_Document passage_
--- START ---

JSON doesn’t have a native type to express dates and datetimes, you only get:

  • String
  • Number
  • Array
  • Object
  • Boolean
  • Null

So when serializing a datetime to JSON, we have a choice to make.

Unix Timestamp

We could use a unix timestamp, which fits in JSON’s Number type, but reading the raw timestamp is annoying, you have to plug it into another tool to make sense of it.

Datetime Strings

We could also serialize to a string using ISO 8601

So:

date(2024, 1, 18)

becomes:

"2024-01-18"

And

datetime(2024, 1, 18, 23, 22, 20, 873446, tzinfo=timezone.utc)

becomes

"2024-01-18T23:22:20.873446+00:00Z"

Caveats

Parsing ISO 8601 Dates

When parsing a date string in JS land you’ll want to use parseISO from date-fns instead of just passing it to a Date constructor.

parseISO("2024-01-18")

gives:

Thu Jan 18 2024 00:00:00 GMT-0500 (Eastern Standard Time)

While:

new Date("2024-01-18")

gives:

Wed Jan 17 2024 19:00:00 GMT-0500 (Eastern Standard Time)

Which isn’t want you want!

Parsing ISO 8601 Datetimes

The Date constructor in JS works out of the box for datetimes, just be mindful of time zones

Sorting

In addition to being human readable, ISO 8601 strings are lexicographically sortable!

Conclusion

Use ISO 8601 for serializing dates, times, datetimes, durations (like Python’s timedelta) in JSON.

--- END ---

_Supplied records_
--- START ---

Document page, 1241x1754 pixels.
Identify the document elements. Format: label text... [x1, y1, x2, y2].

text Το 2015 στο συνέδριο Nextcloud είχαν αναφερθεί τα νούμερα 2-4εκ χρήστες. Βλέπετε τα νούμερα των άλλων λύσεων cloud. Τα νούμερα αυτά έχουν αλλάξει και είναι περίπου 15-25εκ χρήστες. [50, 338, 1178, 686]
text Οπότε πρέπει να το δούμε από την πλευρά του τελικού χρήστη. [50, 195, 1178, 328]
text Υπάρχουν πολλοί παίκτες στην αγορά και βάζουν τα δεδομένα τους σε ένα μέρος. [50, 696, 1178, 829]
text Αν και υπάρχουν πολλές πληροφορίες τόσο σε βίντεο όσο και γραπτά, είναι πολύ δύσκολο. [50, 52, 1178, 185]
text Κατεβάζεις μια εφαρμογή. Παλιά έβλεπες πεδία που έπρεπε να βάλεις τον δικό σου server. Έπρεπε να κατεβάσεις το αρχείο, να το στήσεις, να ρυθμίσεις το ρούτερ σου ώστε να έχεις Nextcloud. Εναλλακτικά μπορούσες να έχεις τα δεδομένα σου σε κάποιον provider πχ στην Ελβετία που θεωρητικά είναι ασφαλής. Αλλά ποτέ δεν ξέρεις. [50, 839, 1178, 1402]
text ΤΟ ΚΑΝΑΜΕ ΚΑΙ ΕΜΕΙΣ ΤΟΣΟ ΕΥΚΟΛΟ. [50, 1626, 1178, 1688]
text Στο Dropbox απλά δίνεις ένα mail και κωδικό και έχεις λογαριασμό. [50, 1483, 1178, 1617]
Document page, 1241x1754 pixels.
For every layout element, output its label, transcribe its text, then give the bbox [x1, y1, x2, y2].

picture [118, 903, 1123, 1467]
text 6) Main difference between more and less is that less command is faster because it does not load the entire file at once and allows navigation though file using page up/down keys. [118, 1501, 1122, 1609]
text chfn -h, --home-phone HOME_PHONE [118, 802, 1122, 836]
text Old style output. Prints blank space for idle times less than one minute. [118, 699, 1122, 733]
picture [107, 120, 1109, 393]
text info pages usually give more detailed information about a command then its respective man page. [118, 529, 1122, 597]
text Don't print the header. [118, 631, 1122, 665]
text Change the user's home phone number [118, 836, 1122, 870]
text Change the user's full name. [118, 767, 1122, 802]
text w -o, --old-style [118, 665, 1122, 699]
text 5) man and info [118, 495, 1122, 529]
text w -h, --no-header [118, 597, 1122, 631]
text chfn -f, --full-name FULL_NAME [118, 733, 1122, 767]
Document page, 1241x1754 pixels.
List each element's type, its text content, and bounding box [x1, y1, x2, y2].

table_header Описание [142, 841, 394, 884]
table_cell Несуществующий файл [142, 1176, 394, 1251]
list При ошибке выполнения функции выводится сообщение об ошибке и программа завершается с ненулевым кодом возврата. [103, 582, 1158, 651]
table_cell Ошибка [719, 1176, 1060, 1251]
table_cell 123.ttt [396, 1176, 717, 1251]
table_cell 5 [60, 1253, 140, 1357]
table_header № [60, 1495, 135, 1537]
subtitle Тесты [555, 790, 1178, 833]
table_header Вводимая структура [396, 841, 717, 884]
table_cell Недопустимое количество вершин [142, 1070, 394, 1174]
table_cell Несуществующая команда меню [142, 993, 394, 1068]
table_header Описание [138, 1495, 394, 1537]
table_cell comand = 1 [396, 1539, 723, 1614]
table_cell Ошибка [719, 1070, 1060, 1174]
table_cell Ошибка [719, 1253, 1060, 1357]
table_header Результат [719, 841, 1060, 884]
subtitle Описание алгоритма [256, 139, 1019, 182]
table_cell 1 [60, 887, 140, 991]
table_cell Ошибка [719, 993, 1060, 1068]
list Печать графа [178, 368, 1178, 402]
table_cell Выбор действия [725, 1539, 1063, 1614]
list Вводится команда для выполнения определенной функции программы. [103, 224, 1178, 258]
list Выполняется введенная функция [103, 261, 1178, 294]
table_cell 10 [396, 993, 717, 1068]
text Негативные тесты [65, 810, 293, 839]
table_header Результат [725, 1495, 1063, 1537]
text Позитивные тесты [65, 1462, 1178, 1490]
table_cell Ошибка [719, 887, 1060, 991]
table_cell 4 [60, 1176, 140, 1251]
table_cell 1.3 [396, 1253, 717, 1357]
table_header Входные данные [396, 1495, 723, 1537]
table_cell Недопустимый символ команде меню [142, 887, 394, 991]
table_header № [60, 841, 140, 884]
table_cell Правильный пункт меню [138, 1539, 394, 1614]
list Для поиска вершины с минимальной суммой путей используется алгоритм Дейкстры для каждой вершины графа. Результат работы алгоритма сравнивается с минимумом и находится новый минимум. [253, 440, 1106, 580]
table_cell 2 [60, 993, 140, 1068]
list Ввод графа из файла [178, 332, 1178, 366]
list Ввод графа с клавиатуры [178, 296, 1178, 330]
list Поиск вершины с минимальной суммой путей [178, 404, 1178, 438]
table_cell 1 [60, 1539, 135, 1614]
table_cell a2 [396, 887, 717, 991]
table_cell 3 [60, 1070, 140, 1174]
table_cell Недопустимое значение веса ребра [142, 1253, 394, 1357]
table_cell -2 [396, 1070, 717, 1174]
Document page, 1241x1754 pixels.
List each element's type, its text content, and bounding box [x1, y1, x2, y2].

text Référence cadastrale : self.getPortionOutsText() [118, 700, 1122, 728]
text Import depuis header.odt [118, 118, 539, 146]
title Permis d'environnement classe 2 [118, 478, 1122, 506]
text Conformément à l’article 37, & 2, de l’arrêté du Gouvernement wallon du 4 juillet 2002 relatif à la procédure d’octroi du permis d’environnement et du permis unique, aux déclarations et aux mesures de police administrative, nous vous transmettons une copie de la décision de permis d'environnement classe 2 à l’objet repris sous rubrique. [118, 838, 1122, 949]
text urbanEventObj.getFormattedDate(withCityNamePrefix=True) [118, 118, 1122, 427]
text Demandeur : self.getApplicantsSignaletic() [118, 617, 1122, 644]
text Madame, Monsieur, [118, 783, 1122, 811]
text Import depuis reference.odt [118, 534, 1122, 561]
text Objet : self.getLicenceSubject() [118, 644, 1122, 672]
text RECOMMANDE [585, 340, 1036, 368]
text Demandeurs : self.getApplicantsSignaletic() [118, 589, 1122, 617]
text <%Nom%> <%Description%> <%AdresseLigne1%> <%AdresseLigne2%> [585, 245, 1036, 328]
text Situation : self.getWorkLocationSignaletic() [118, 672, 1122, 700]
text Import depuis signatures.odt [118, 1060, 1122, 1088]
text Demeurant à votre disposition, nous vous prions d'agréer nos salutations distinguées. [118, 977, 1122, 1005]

--- END ---

_Task requirements_
a) Transcribe the stretch of the JSON dates post from "datetime(2024, 1, 18, 23, 22, 20, 873446, tzinfo=timezone.utc)" through "a Date constructor.".
b) Answer these questions from the JSON dates post:
(i) What does the post say you have to do to make sense of a raw unix timestamp?
(ii) Which function, and from which library, does the post recommend for parsing a date string in JS?
(iii) Besides being human readable, what property of ISO 8601 strings does the post point out?
The items come from a different source than the JSON dates post.

_Outputs by task_
a)
datetime(2024, 1, 18, 23, 22, 20, 873446, tzinfo=timezone.utc)

becomes

"2024-01-18T23:22:20.873446+00:00Z"

Caveats

Parsing ISO 8601 Dates

When parsing a date string in JS land you’ll want to use parseISO from date-fns instead of just passing it to a Date constructor.

b)
(i) You have to plug it into another tool.
(ii) parseISO from date-fns.
(iii) They are lexicographically sortable.